The fifteenth Sovereign, Ojin, came to the throne at the age of seventy, according to the Chronicles, and occupied it for forty years. Like a majority of the sovereigns in that epoch he had many consorts and many children—three of the former (including two younger sisters of the Emperor) and twenty of the latter. Comparison with Korean history goes to indicate that the reign is antedated by just 120 years, or two of the sexagenary cycles, but of course such a correction cannot be applied to every incident of the era.

MARITIME AFFAIRS

One of the interesting features of Ojin's reign is that maritime affairs receive notice for the first time. It is stated that the fishermen of various places raised a commotion, refused to obey the Imperial commands, and were not quieted until a noble, Ohama, was sent to deal with them. Nothing is stated as to the cause of this complication, but it is doubtless connected with requisitions of fish for the Court, and probably the fishing folk of Japan had already developed the fine physique and stalwart disposition that distinguish their modern representatives. Two years later, instructions were issued that hereditary corporations (be) of fishermen should be established in the provinces, and, shortly afterwards, the duty of constructing a boat one hundred feet in length was imposed upon the people of Izu, a peninsular province so remote from Yamato that its choice for such a purpose is difficult to explain. There was no question of recompensing the builders of this boat: the product of their labour was regarded as "tribute."

Twenty-six years later the Karano, as this vessel was called, having become unserviceable, the Emperor ordered a new Karano to be built, so as to perpetuate her name. A curious procedure is then recorded, illustrating the arbitrary methods of government in those days. The timbers of the superannuated ship were used as fuel for roasting salt, five hundred baskets of which were sent throughout the maritime provinces, with orders that by each body of recipients a ship should be constructed. Five hundred Karanos thus came into existence, and there was assembled at Hyogo such a fleet as had never previously been seen in Japanese waters. A number of these new vessels were destroyed almost immediately by a conflagration which broke out in the lodgings of Korean envoys from Sinra (Shiragi), and the envoys being held responsible, their sovereign hastened to send a body of skilled shipmakers by way of atonement, who were thereafter organized into a hereditary guild of marine architects, and we thus learn incidentally that the Koreans had already developed the shipbuilding skill destined to save their country in later ages.

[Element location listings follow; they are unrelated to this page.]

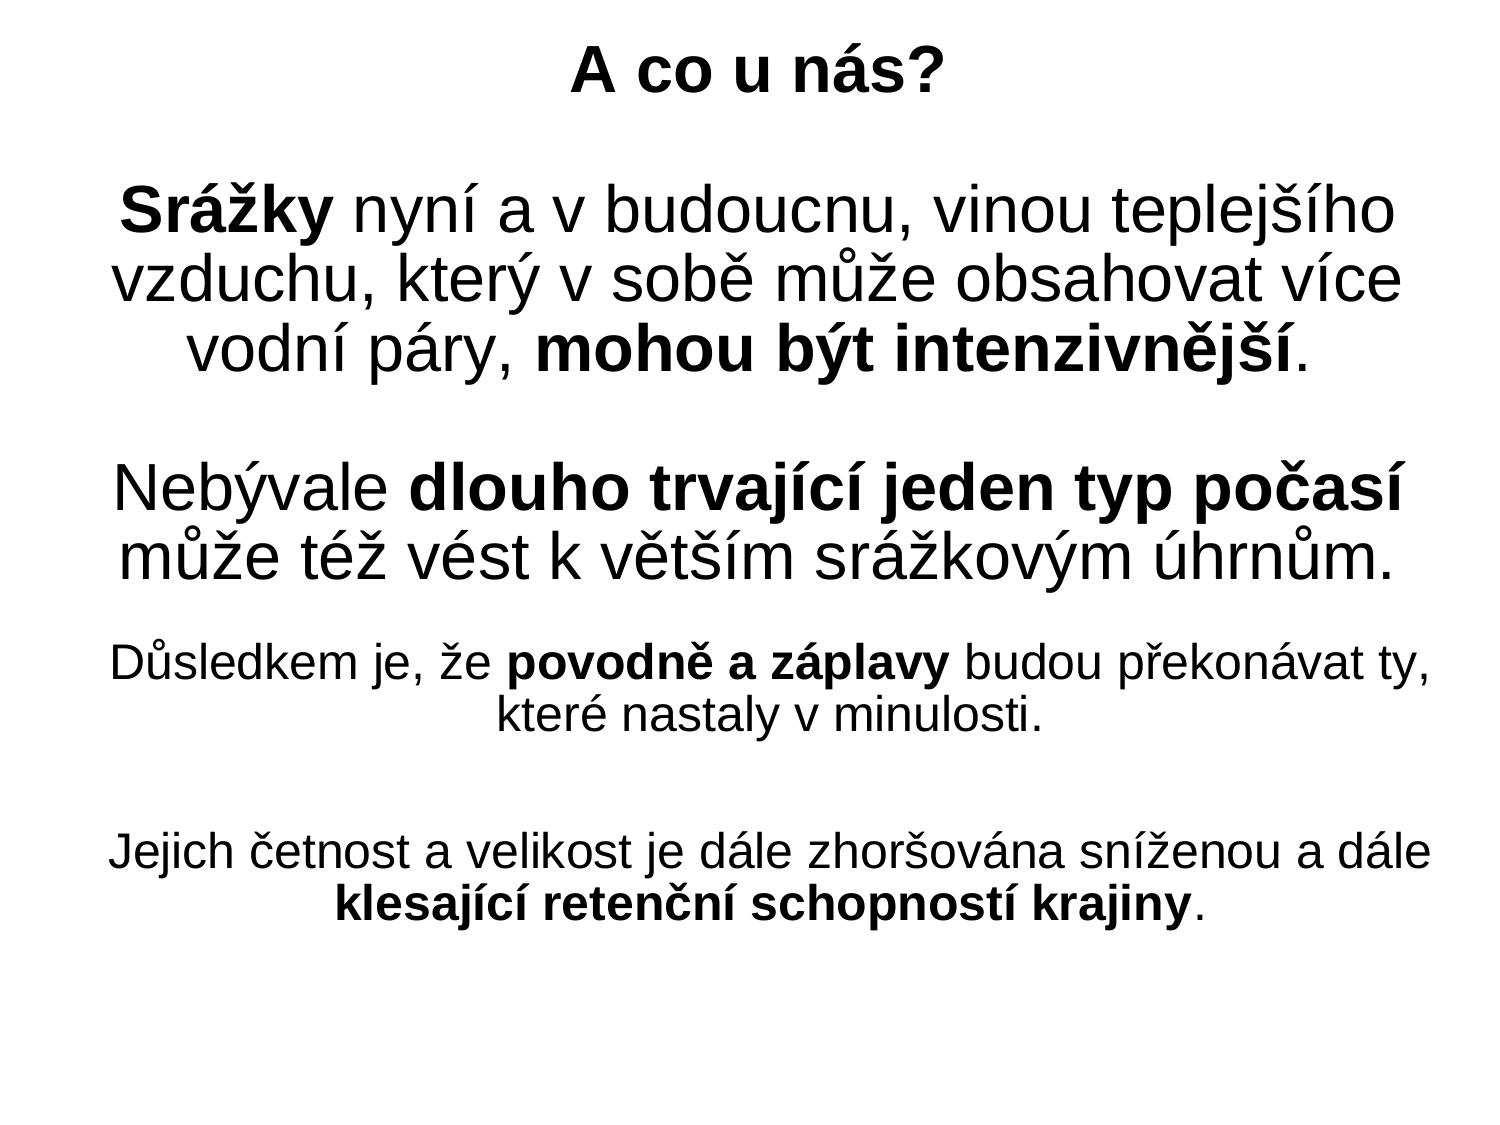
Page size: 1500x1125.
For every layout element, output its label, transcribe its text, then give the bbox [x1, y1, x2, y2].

subtitle Důsledkem je, že povodně a záplavy budou překonávat ty, které nastaly v minulosti. Jejich četnost a velikost je dále zhoršována sníženou a dále klesající retenční schopností krajiny. [89, 634, 1453, 1090]
title A co u nás? Srážky nyní a v budoucnu, vinou teplejšího vzduchu, který v sobě může obsahovat více vodní páry, mohou být intenzivnější. Nebývale dlouho trvající jeden typ počasí může též vést k větším srážkovým úhrnům. [83, 34, 1434, 597]
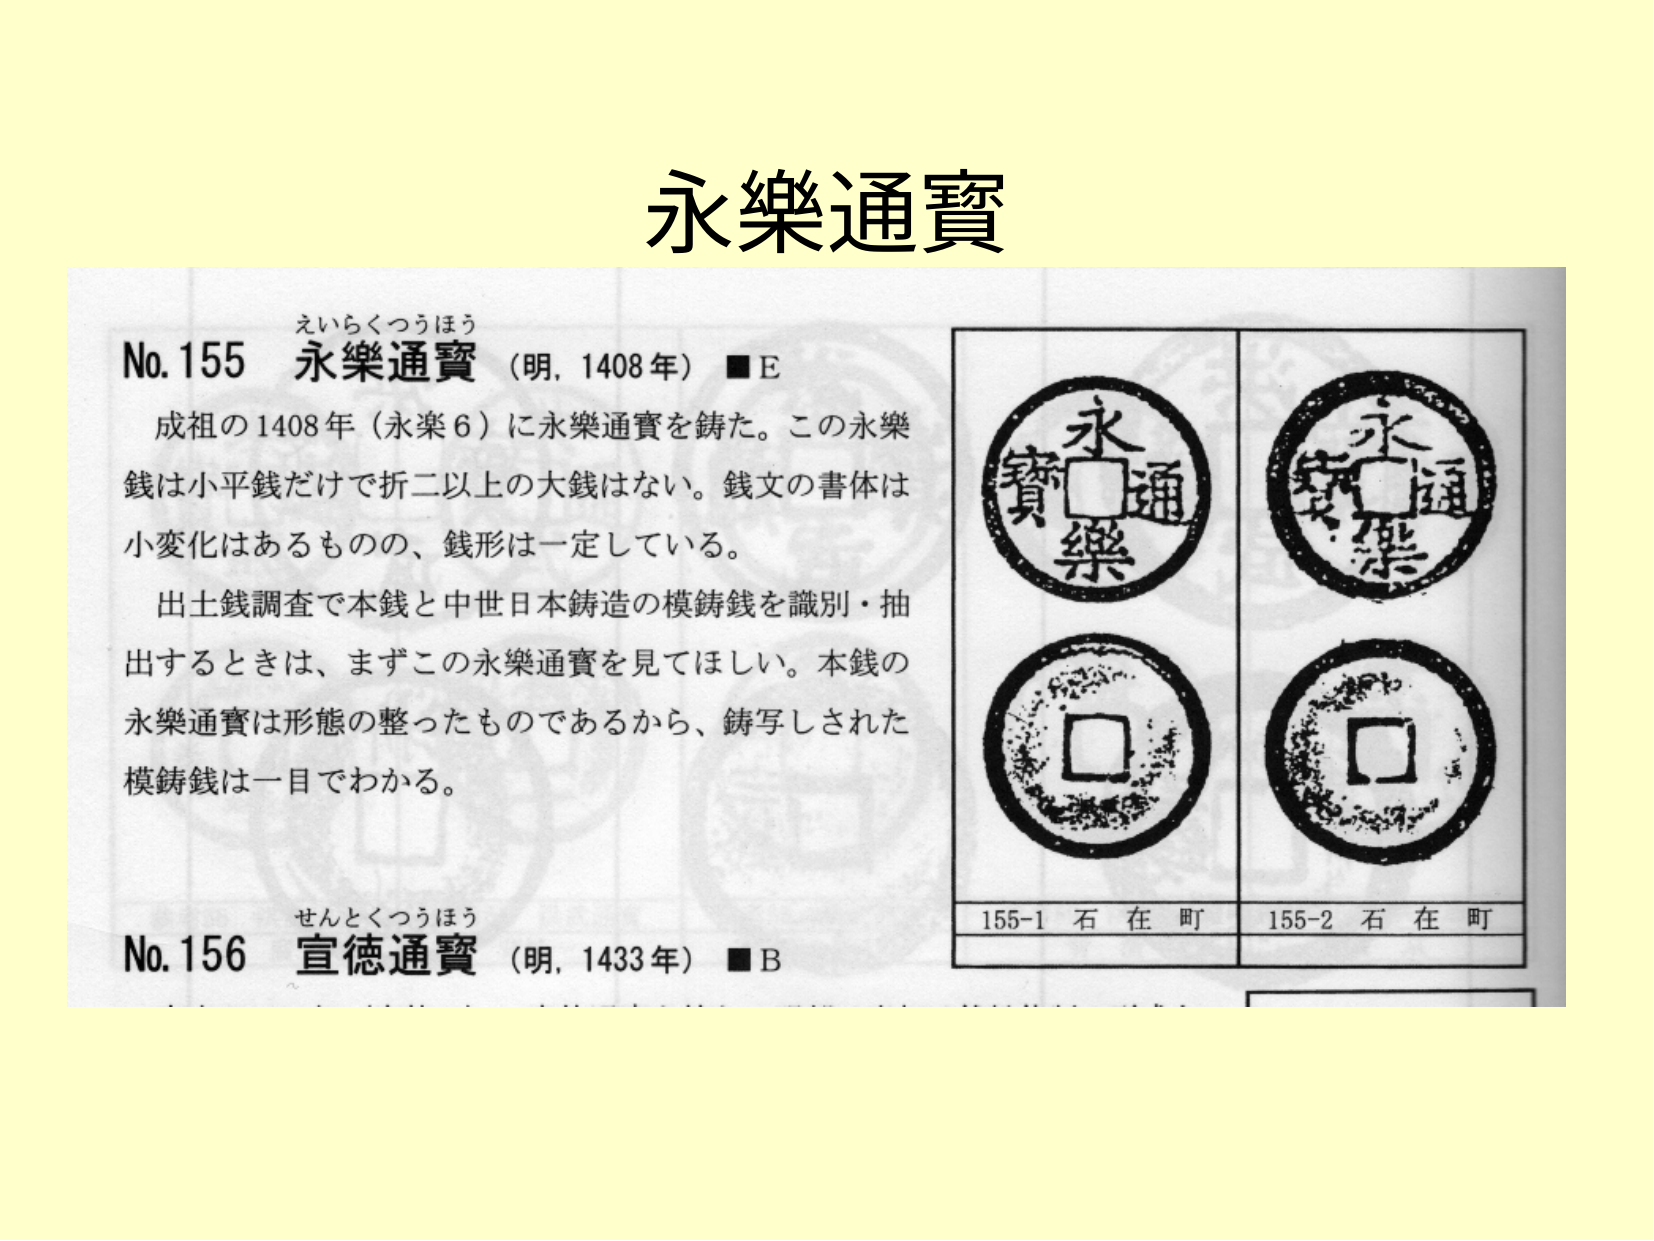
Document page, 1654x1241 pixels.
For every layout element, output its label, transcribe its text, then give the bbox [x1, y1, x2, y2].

IDEALISM OF THE THIRD CENTURY

In connexion with the Karano incident, Japanese historians record a tale which materially helps our appreciation of the men of that remote age. A portion of the Karano's timber having emerged unscathed from the salt-pans, its indestructibility seemed curious enough to warrant special treatment. It was accordingly made into a lute (koto),* and it justified that use by developing "a ringing note that could be heard from afar off." The Emperor composed a song on the subject:

"The ship Karano
"Was burned for salt:
"Of the remainder
"A koto was made.
"When it is placed on
"One hears the saya-saya
"Of the summer trees,
"Brushing against, as they stand,
"The rocks of the mid-harbour,
"The harbour of Yura." [Aston.]

*The Japanese lute, otherwise called the Azuma koto, was an instrument five or six feet long and having six strings. History first alludes to it in the reign of Jingo, and such as it was then, such it has remained until to-day.

LAW, INDUSTRY, LOYALTY

Five facts are already deducible from the annals of this epoch: the first, that there was no written law, unless the prohibitions in the Rituals may be so regarded; the second, that there was no form of judicial trial, unless ordeal or torture may be so regarded; the third, that the death penalty might be inflicted on purely ex-parte evidence; the fourth, that a man's whole family had to suffer the penalty of his crimes, and the fifth, that already in those remote times the code of splendid loyalty which has distinguished the Japanese race through all ages had begun to find disciples.